Romanization in general, and London in particular, suffered a sharp setback as a result of the revolt of Boudicca, queen of the Iceni, who burned down COLCHESTER, London and St Albans before her ultimate defeat in AD 60. London showed its vitality by making a quick recovery. By the end of the first century AD it had become easily the biggest place in Britain, and its practical advantages as a communications centre had led the governor of the province to make the city his official residence. Not much is known about the topography. It rather looks as though there was a formal settlement east of the Walbrook, and an unplanned one west of the brook, between the Cripplegate fort and the Thames. The formal settlement had a regular plan with a large forum and basilica complex as its centrepiece. This is the best known feature of Roman London, deservedly so as it was much the largest building in the province. The Cripplegate fort and its attached amphitheatre seem to have been constructed at much the same time as the official buildings east of the brook (in the late first century/early second century AD), which is a bit odd given the apparent lack of a single administration over the two settlements. Even more mysterious is the assumed bridge over the Thames, which everyone believes in, but for which there is not yet any clear evidence, and only eye-of-faith archaeology.
The city wall was built at the end of the second century AD, probably as part of the preparations made by Clodius Albinus, a governor of Britain who saw himself as a contender for the imperial throne, against the impending invasion of his more successful rival, Septimius Severus. A hundred years later – possibly at the time when another local man, Carausius, was trying something similar – the circuit was completed by the construction of a wall along the river front. The final Roman refurbishment of Londinium’s defences was carried out in the third quarter of the fourth century, when bastions were added to the land wall.
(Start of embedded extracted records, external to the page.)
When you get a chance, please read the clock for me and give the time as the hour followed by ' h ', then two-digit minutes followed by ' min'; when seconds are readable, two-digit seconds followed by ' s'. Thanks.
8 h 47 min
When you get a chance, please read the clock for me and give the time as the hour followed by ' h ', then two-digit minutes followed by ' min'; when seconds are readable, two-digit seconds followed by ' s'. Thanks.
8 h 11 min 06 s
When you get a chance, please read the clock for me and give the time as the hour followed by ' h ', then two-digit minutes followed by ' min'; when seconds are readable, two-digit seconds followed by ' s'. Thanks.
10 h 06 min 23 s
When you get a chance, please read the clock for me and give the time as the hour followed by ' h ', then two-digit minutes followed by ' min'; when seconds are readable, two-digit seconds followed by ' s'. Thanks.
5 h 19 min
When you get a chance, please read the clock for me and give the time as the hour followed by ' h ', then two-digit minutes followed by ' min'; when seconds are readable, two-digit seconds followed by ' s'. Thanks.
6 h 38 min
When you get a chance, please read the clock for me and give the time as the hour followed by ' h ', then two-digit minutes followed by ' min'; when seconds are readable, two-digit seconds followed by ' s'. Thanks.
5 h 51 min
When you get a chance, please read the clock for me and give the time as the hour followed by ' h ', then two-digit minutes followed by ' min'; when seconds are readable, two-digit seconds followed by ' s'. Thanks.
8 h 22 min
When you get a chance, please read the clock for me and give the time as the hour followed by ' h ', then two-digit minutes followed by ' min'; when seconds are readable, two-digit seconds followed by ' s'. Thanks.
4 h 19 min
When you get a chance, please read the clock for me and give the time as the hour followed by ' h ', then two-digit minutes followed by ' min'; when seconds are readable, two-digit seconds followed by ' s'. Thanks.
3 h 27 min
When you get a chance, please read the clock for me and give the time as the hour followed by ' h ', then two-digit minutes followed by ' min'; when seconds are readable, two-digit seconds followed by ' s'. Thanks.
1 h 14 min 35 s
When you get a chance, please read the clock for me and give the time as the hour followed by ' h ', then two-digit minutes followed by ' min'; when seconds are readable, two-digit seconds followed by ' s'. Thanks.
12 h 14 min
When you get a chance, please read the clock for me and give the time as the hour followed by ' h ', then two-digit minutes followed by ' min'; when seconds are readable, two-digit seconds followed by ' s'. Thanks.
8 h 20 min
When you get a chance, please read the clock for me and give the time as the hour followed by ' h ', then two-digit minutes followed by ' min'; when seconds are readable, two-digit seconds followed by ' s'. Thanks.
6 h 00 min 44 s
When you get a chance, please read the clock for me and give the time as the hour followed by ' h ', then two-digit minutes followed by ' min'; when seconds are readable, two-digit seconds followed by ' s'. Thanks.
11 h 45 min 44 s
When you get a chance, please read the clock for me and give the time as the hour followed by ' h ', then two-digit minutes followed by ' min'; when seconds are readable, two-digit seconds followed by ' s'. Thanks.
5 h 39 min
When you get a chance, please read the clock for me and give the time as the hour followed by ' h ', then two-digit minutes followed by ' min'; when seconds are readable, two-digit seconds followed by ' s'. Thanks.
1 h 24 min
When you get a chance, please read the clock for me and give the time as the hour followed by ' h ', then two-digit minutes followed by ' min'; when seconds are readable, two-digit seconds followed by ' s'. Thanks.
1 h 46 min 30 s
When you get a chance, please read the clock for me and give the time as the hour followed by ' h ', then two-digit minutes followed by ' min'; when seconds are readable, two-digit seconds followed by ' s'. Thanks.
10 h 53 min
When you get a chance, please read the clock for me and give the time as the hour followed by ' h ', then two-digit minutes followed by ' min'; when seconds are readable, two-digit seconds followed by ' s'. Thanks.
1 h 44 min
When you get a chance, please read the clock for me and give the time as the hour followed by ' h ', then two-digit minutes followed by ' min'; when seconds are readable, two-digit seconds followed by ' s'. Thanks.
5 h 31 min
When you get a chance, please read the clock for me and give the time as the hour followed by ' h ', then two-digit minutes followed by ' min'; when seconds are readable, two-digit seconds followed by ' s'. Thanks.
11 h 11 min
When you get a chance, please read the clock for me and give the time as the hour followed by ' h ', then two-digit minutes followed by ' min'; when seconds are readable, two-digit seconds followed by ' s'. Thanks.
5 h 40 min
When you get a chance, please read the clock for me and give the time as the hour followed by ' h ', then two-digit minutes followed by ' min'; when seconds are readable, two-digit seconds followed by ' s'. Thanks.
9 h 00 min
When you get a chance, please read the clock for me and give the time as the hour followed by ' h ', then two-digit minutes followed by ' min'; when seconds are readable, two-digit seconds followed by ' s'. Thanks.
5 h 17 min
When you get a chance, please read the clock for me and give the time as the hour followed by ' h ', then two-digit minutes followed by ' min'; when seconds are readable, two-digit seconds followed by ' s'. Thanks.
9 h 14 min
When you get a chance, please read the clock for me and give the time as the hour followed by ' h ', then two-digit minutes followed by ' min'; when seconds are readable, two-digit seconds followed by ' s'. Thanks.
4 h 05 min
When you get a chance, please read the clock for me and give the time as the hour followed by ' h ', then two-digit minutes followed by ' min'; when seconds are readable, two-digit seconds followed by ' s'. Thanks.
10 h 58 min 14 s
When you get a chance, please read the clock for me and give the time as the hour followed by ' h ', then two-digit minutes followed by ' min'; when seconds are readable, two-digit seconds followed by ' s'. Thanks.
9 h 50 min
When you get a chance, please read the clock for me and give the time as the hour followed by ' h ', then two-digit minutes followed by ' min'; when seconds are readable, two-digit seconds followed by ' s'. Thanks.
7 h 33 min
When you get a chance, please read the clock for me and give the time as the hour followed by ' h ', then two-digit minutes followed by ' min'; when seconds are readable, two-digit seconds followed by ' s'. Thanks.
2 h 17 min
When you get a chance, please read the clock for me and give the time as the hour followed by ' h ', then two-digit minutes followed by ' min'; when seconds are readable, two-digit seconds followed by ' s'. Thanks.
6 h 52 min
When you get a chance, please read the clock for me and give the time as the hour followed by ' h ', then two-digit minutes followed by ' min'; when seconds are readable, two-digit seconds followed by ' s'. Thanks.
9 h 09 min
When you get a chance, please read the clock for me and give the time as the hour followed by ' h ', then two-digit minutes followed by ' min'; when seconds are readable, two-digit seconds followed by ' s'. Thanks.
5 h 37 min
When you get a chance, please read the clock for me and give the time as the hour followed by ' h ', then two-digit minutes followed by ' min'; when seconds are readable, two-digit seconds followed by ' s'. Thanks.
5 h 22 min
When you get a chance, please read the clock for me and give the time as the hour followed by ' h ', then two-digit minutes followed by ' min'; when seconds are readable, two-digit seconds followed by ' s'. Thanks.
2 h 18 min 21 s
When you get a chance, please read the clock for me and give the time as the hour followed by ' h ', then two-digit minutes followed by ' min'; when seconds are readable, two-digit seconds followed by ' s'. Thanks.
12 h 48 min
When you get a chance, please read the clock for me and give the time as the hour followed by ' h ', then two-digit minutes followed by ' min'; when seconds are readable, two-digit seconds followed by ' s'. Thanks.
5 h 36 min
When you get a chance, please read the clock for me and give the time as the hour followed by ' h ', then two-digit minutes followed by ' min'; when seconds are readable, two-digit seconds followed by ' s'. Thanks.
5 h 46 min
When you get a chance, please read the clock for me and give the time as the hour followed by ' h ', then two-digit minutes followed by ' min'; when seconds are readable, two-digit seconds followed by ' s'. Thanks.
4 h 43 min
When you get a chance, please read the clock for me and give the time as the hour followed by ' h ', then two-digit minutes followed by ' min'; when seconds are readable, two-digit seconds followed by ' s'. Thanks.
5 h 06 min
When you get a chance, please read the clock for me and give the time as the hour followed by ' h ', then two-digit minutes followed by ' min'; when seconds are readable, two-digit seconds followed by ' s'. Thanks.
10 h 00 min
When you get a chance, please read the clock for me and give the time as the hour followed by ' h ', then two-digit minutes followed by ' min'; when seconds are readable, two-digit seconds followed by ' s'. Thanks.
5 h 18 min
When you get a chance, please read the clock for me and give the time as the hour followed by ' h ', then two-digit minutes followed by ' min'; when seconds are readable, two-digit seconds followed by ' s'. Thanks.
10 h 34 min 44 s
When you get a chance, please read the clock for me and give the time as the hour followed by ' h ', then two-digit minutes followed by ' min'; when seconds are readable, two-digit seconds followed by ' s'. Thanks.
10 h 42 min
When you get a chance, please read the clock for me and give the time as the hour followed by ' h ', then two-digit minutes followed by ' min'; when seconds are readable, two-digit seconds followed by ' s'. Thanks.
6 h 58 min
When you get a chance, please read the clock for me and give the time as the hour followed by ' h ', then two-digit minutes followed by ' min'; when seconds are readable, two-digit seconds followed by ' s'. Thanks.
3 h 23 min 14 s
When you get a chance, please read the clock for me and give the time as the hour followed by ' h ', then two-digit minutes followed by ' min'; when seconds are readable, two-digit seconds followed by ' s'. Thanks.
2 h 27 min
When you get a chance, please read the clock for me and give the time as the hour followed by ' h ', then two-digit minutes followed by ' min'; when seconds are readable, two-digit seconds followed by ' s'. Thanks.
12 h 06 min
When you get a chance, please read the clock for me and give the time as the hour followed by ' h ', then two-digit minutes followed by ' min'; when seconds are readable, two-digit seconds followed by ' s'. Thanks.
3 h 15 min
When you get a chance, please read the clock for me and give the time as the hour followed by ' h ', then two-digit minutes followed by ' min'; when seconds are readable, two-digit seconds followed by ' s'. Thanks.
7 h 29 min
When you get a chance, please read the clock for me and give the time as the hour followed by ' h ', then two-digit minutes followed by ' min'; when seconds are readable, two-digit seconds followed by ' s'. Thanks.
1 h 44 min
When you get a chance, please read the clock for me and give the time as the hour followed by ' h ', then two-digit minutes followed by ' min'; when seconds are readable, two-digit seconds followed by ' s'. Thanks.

The surprising thing about the city wall is its extent. Archaeologists consider that Roman London was well past its best at the time the wall was built, and the built-up area, which even at its maximum fell far short of the 135 hectares enclosed by the wall, was contracting, not expanding. It seems that the scatter of buildings along the river, plus the presence of the Cripplegate fort, made a semicircle the most economical line to defend. As for the shrinkage in London’s population and pretensions, there is no doubt about that. The basilica had turned out to be a white elephant, and was to be demolished at the end of the third century; a triumphal arch built in earlier, more optimistic times was broken up and its stonework used in the construction of the river wall. London, like the other places on the provincial list it headed up, had failed to reach the Mediterranean-inspired targets set for it.
Eventually, in AD 410, the Romans withdrew their troops to meet more pressing needs elsewhere, and Britain reverted to the pre-conquest Celtic polity of tribal cantons. As such, it had no need of a capital, even so humble a one as late Roman London. Within fifty years of the departure of the last Roman soldier, the city was completely deserted.
What was Roman London’s population when the city was at its best, at the beginning of the second century AD? All we have to go on is the intramural area of 135 hectares, indicating a potential population, at 100 per hectare, of 13,500. Clearly actual numbers fell far short of this figure, but a peak population of 6,000 to 7,000 seems possible. This is enough to put it at the top of the demographically challenged roster of Romano-British towns, but not enough to enable it to qualify as a city in our numerically defined sense of a place with a minimum 10,000 inhabitants.